“It’s not every day you see a giant orange Triangle Man three metres in the air!” ISCA mascot a hit at Runners High in Denmark
After months of hostile Copenhagen weather, the sun broke through the clouds and lit up Zealand yesterday just in time for the Runners High at Bispebjerg Hospital. The event involved around 300 runners of varying levels and ages running a 6km route that also included a gruelling ascent up 120 steps to the top of the 24m high, seven floor, hospital car park.
ISCA attended the event in co-operation with our member, DGI, who are integral to organising the Runners High series of races. The team arrived early and set up our stand to increase awareness of No Elevators Day, which will take place on Wednesday 25 April. A race where stair climbing is the primary objective seemed the perfect fit for the promotion of an event where the intention is to get more people to use the stairs!

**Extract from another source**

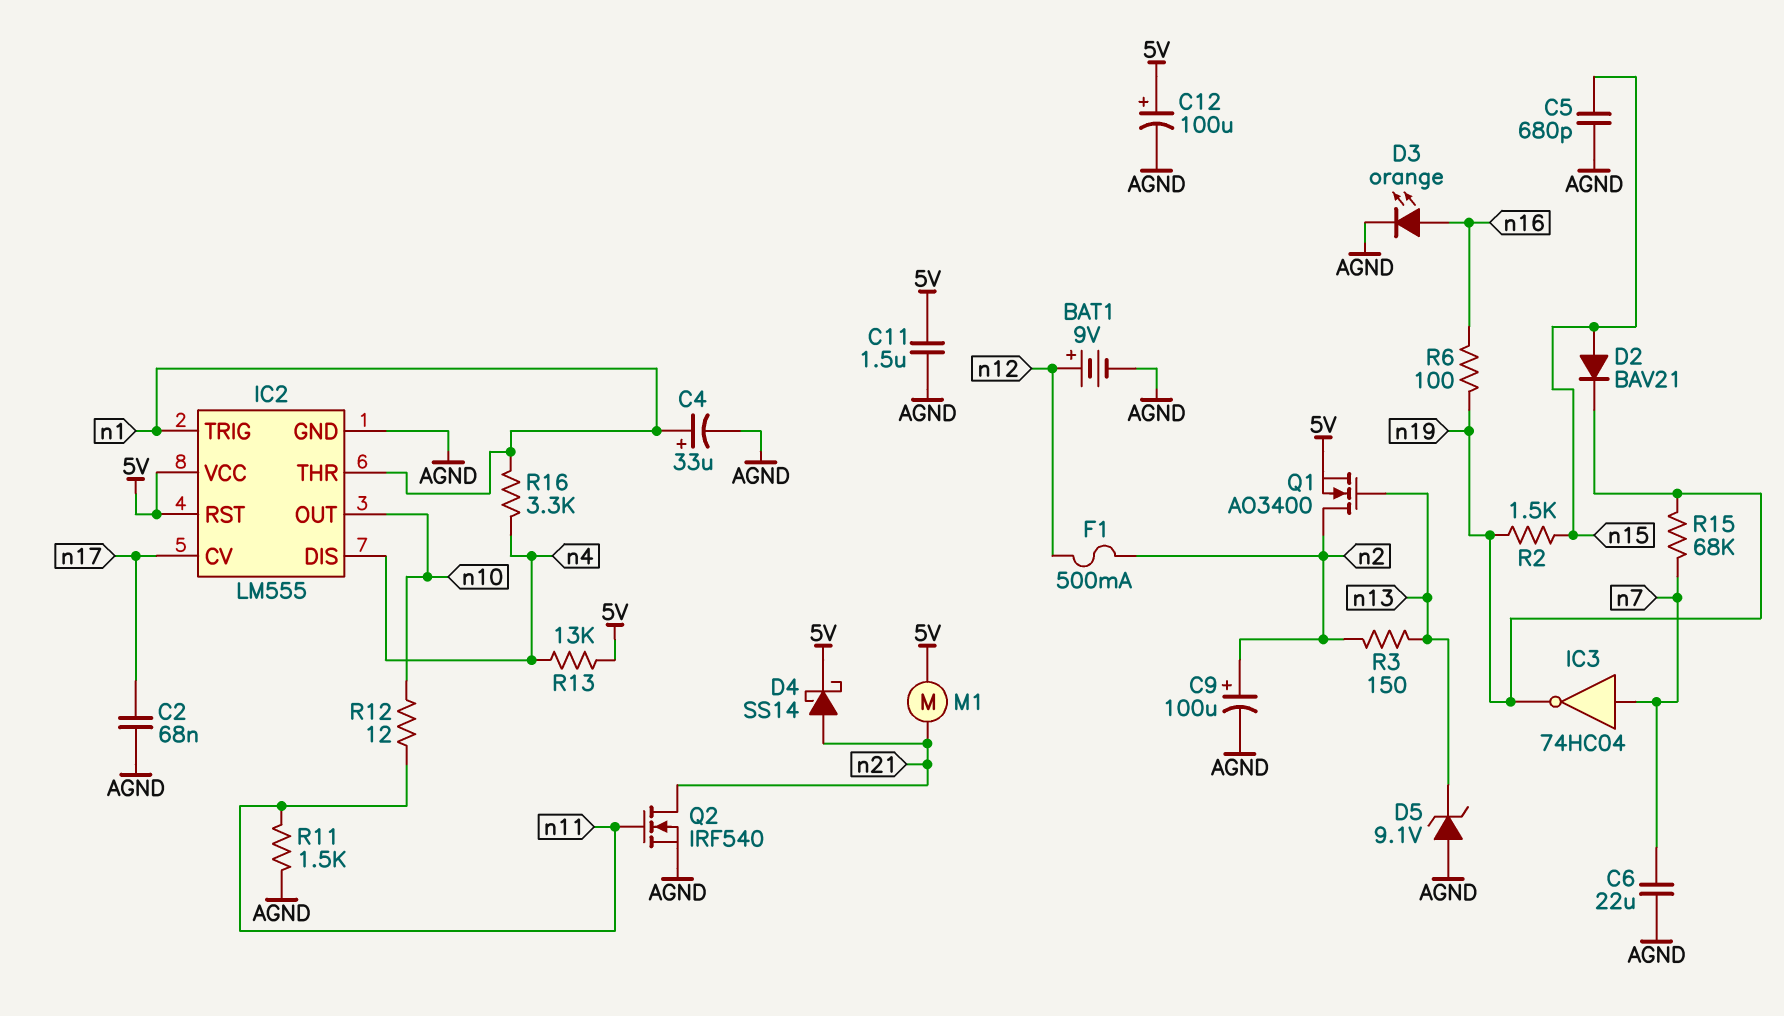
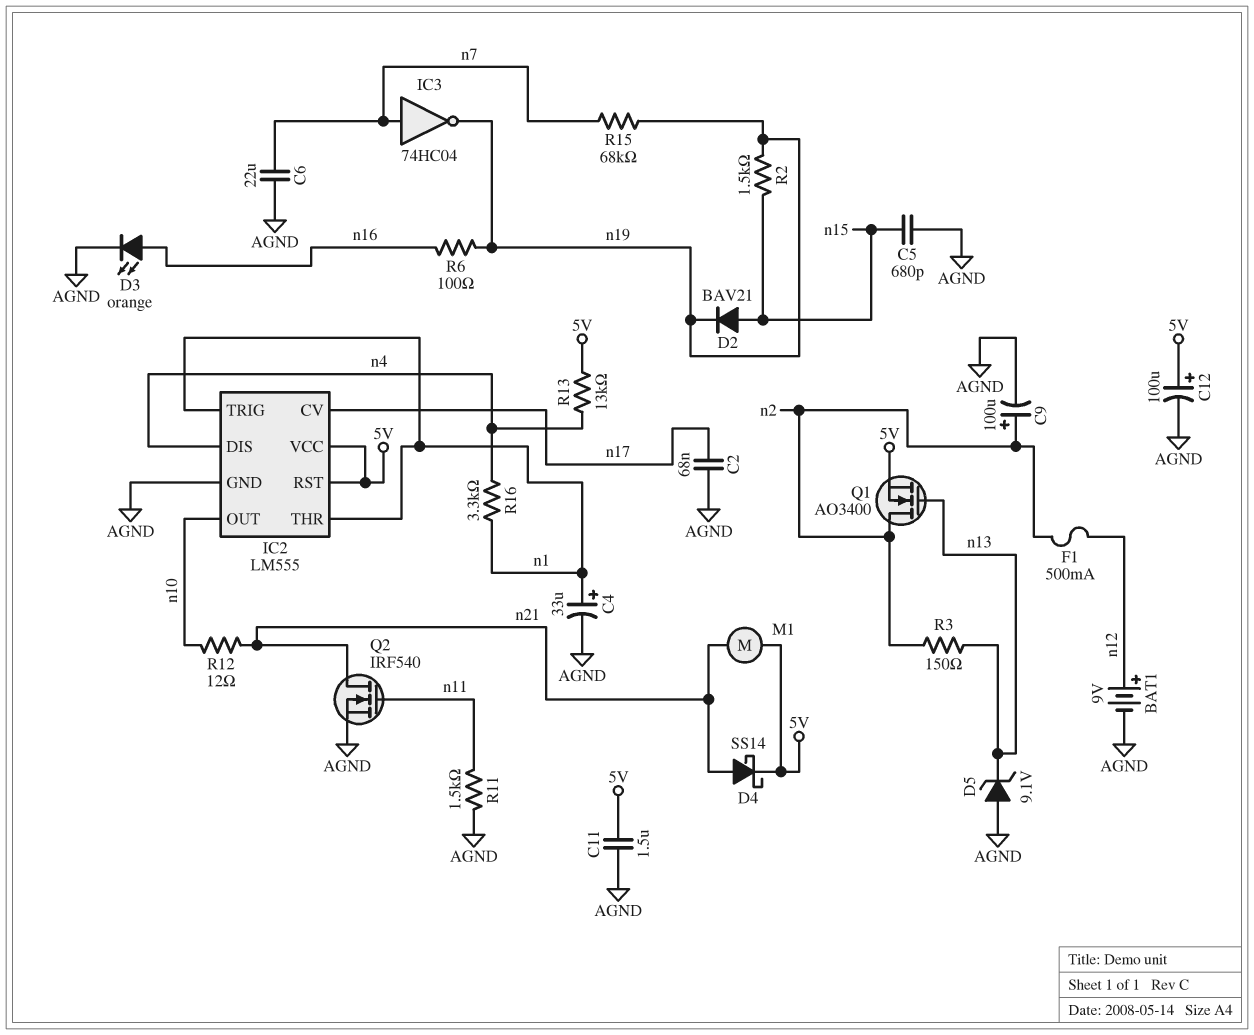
R12: 12 (n10, n11) -> 12 (n10, n21)

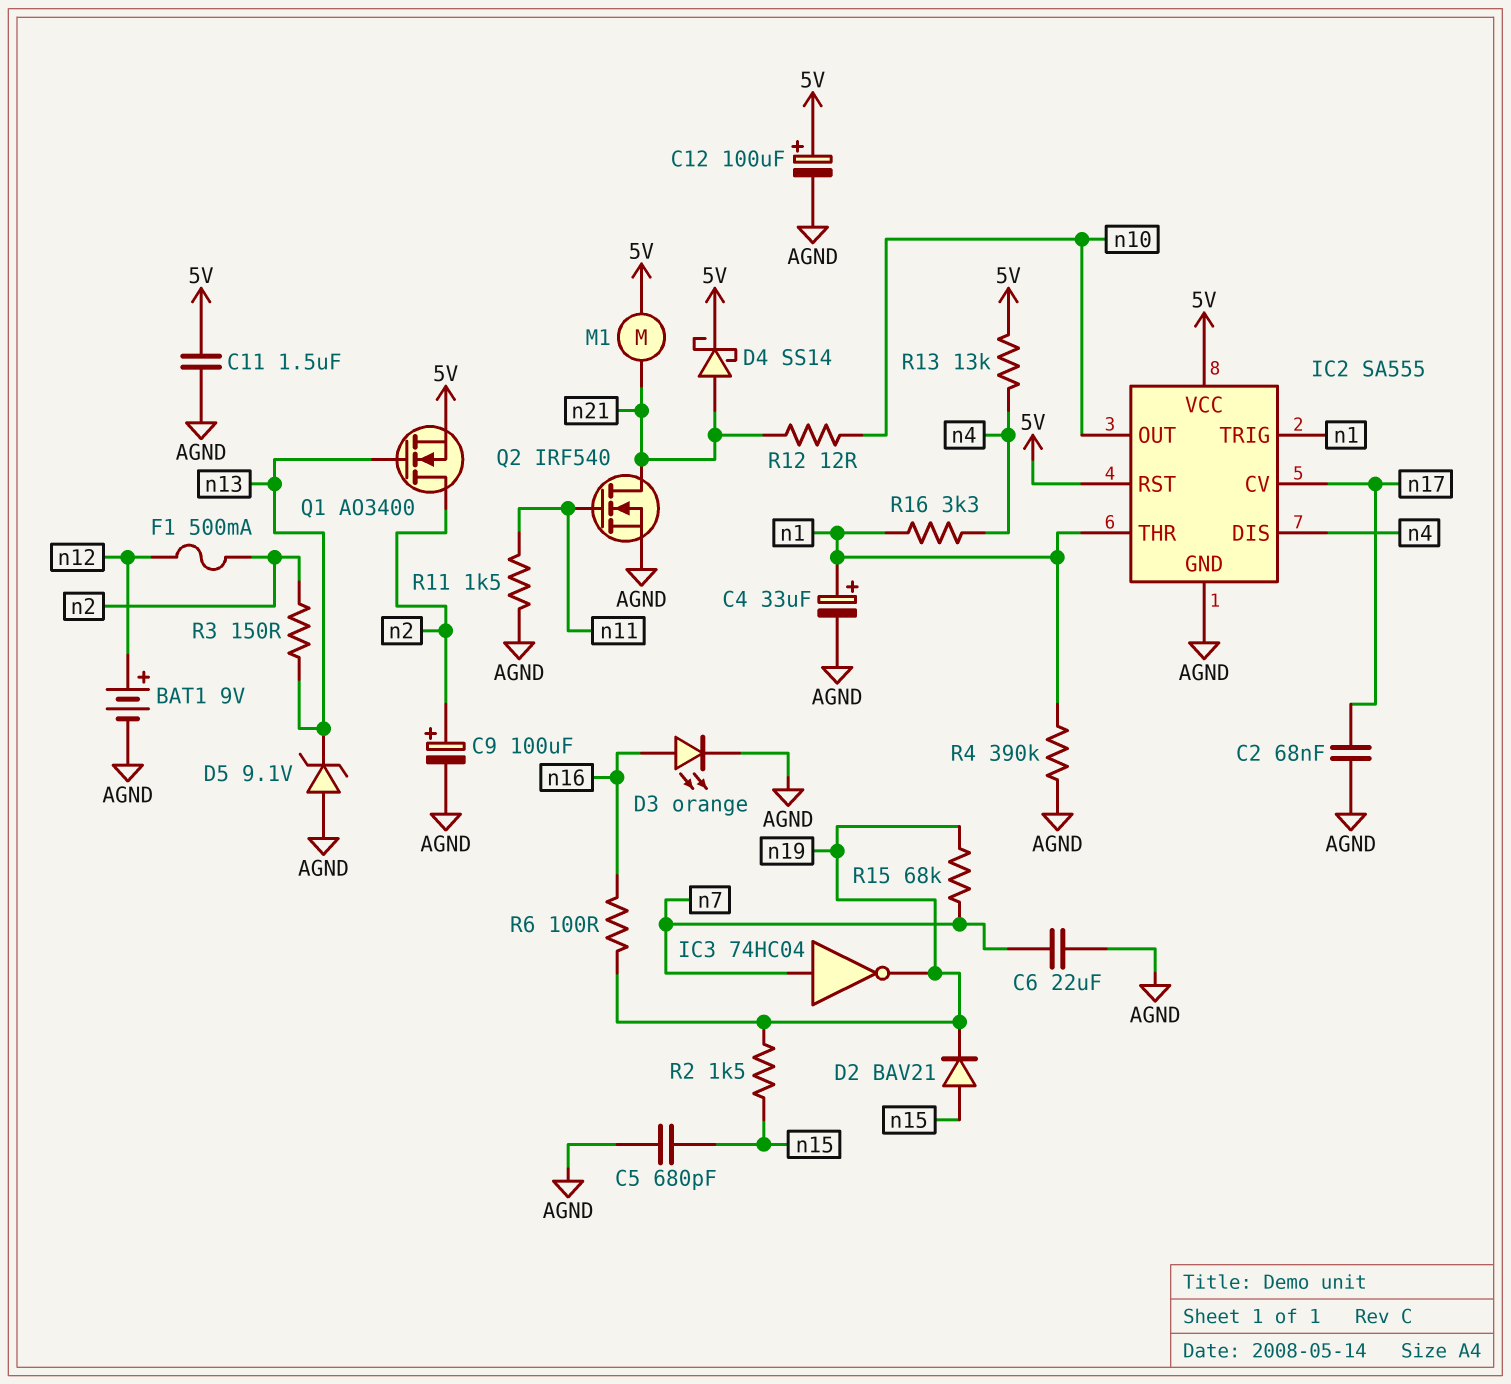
IC2: LM555 -> SA555
R4: none -> 390k (AGND, n1)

Before the race began, we handed out flyers and wristbands, and many intrigued Runners High participants came and stopped by the stall to find out just what No Elevators Day entails. Given the nature of the people at the event it was no wonder that many people were enthusiastic and interested in getting involved next week!
Then came ISCA’s main attraction for the day - Triangle Man (his friends call him NED) - the real life embodiment of No Elevators Day! He was a hit with everyone, from children to pensioners. Not only did Triangle Man compete in the event, he was also in demand for interviews, selfies, and at one point became the “flyer” for the Foxy Cheerleaders who were attending the event. It is not every day that you see a giant orange Triangle Man three metres in the air!
Participants were also encouraged up the stairs by motivational posters promoting No Elevators Day, given the amazing view from the roof of the car park, which was basking in a setting sun as the runners reached the summit. All the effort was 100% worth it.
The event was not only a productive one, but enjoyable for everyone involved!